## Assigned task 1
From the figure legend below, list every claim hedged with "perhaps," "suggested," "most likely," or "may."
## Assigned task 2
In the figure legend below, how does FTY720 block the egress step?
## Assigned task 3
Please mark each statement yes or no based on the figure legend below, and quote the words that decide it: (a) Lymphocytes in the blood carry high levels of surface S1P₁. (b) Egress from the lymph node requires α4 and β2 integrins. (c) S1P₁ signaling is essential for egress.

## Selected text
++++

Figure 6.

Summary model relating requirements for lymph node egress and possible effect of cyclical S1P₁ expression on lymphocyte recirculation. Lymphocytes in the blood, which has abundant extracellular S1P, have little surface S1P₁. After migration into a lymphoid organ in an integrin- and Gαi-dependent manner, the cells begin to up-regulate S1P₁, perhaps because extracellular S1P concentrations are no longer adequate to cause receptor down-modulation. Only when S1P₁ is up-regulated do the cells become fully egress competent and the time required for up-regulation may help ensure that the cells dwell in the tissue for a period of hours. Additional undefined factors are also anticipated to influence lymphoid organ transit time. Egress occurs in a manner that does not require α4 and β2 integrins but Gαi contributes to this process, perhaps acting downstream of S1P₁. Exit sites are suggested to have high S1P levels, and S1P₁ signaling is essential for egress to occur. By down-modulating S1P₁, FTY720 can block the egress step. Once in the lymph, S1P₁ is down-regulated, most likely due to the abundance of S1P, and the cycle begins again. Transit through the splenic white pulp is suggested to involve a similar cycle of events except that egress is into the blood. The reduced S1P₁ levels on circulating lymphocytes may also help ensure that S1P does not antagonize chemokine signaling required for lymphoid organ entry.

++++

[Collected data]
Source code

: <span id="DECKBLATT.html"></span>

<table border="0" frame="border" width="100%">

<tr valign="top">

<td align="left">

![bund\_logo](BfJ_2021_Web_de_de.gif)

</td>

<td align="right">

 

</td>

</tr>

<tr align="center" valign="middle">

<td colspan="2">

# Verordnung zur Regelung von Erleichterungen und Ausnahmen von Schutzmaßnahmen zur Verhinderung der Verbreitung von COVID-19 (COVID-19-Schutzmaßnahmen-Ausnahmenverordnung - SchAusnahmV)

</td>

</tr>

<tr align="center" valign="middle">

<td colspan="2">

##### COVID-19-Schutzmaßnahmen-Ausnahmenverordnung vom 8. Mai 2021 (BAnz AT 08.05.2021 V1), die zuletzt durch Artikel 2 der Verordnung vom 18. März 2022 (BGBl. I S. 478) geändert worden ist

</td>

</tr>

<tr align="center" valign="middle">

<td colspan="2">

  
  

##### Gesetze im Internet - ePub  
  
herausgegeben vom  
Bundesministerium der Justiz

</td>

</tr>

++++

## Reply 1
- Cells begin to up-regulate S1P₁ "perhaps because extracellular S1P concentrations are no longer adequate to cause receptor down-modulation."
- "The time required for up-regulation may help ensure that the cells dwell in the tissue for a period of hours."
- Gαi contributes to egress, "perhaps acting downstream of S1P₁."
- "Exit sites are suggested to have high S1P levels."
- Once in the lymph, S1P₁ is down-regulated, "most likely due to the abundance of S1P."
- "Transit through the splenic white pulp is suggested to involve a similar cycle of events except that egress is into the blood."
- "The reduced S1P₁ levels on circulating lymphocytes may also help ensure that S1P does not antagonize chemokine signaling required for lymphoid organ entry."

## Reply 2
By down-modulating S1P₁.

## Reply 3
(a) No: "Lymphocytes in the blood, which has abundant extracellular S1P, have little surface S1P₁."
(b) No: "Egress occurs in a manner that does not require α4 and β2 integrins"
(c) Yes: "S1P₁ signaling is essential for egress to occur."